The losing bidder, Cambria Solutions of Sacramento, California, formally protested the contract award. The state Department of Public Health and Human Services denied that protest earlier this month.

Cambria later decided not to pursue the protest any further.

Deloitte has been hired to help the state build the Montana Program for Automating and Transforming Healthcare (MPATH), a new automated system for managing payments, health-care providers and patients served by Medicaid and other health-care programs run by the state.

Medicaid is the state-federal program that pays medical bills for poor and disabled Montanans. Nearly one-fourth of Montanans are covered by Medicaid.

All components of MPATH are supposed to be in place by the end of 2021. Deloitte’s contract has a base period of seven years, worth up to $46 million. It could extend the contract for up to three years and another $12 million.

Deloitte and Cambria submitted revised final offers this spring, at the request of the state. Deloitte’s final bid was $58.7 million; Cambria’s proposal was $48.6 million.

State procurement officials, however, disqualified Cambria’s bid because the company had modified its work allocations in an attachment that the state said was prohibited. Once the bid was disqualified, Cambria’s initial bid amount of $57.3 million was used.

In response to questions from MTN News, state health officials said Deloitte won the bid because it had a higher score and was a “responsive offeror whose proposal best meets the evaluation criteria.”

They also said the attachment to Cambria’s final offer made substantial changes in its “resource allocations,” such as increasing the number of hours performed by subcontractors, and that such changes went beyond what the state required on the final offer.

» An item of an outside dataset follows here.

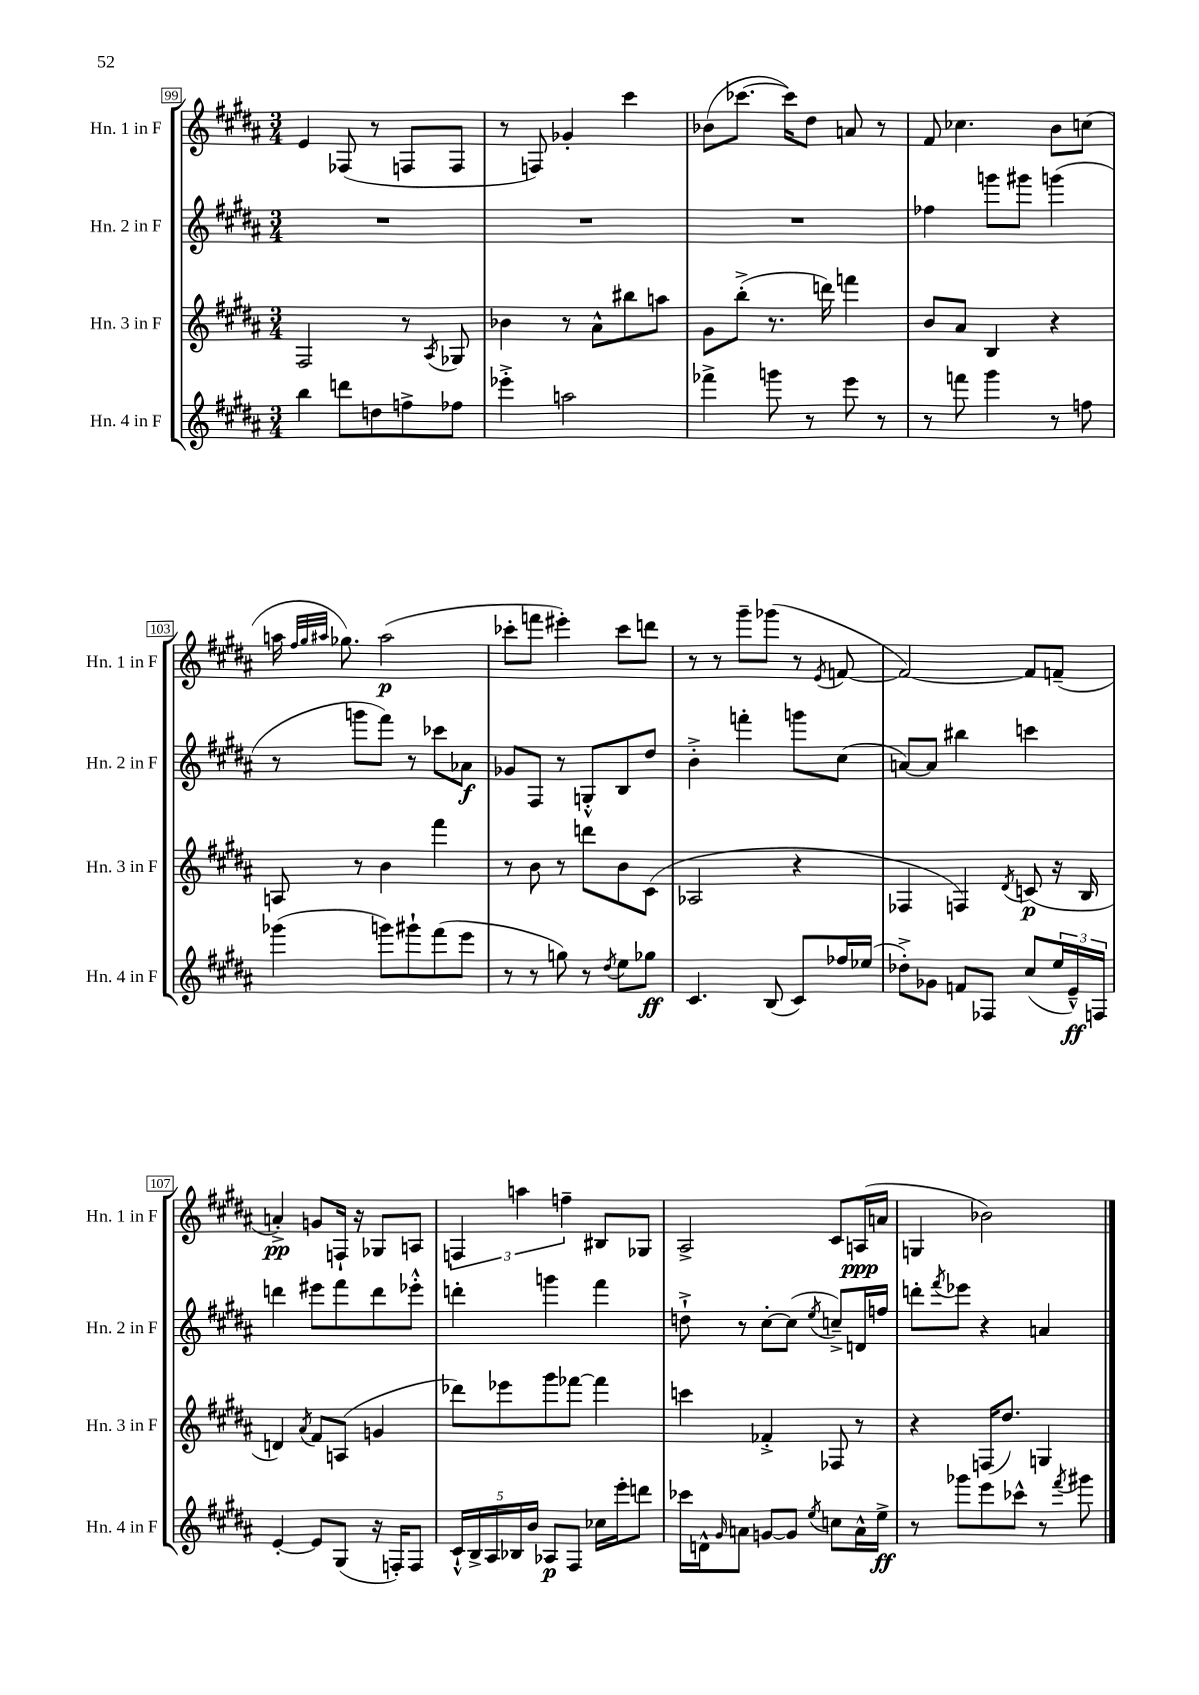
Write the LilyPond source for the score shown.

In its protest filed Oct. 11, Cambria said Deloitte submitted materials outside the established process, including its own alternative-cost proposal and a critique of Cambria’s proposal – neither of which Cambria saw until the process was nearly over.

Deloitte should have been disqualified for submitting those materials or the state should not have considered them, Cambria said.

In the Nov. 10 rejection of the protest, DPHHS Chief Procurement Officer Meghan Holmlund said the state did not consider Deloitte’s alternative-cost proposal or the critique in its final contract scoring and decision.

Earlier this month, Cambria said in a news release that it holds contracts in other states for similar systems and that Montana is the only place it has protested the procurement procedure.

“Cambria feels that a fair contract process is essential to build the state’s reputation across the country and attract businesses to bid on projects in Montana,” it said.

The state put out its initial request for the MPATH contract in the spring of 2017, but Deloitte was the only qualifying responder. State officials canceled that offer and put out a new one in November 2017, leading to the Deloitte and Cambria bids.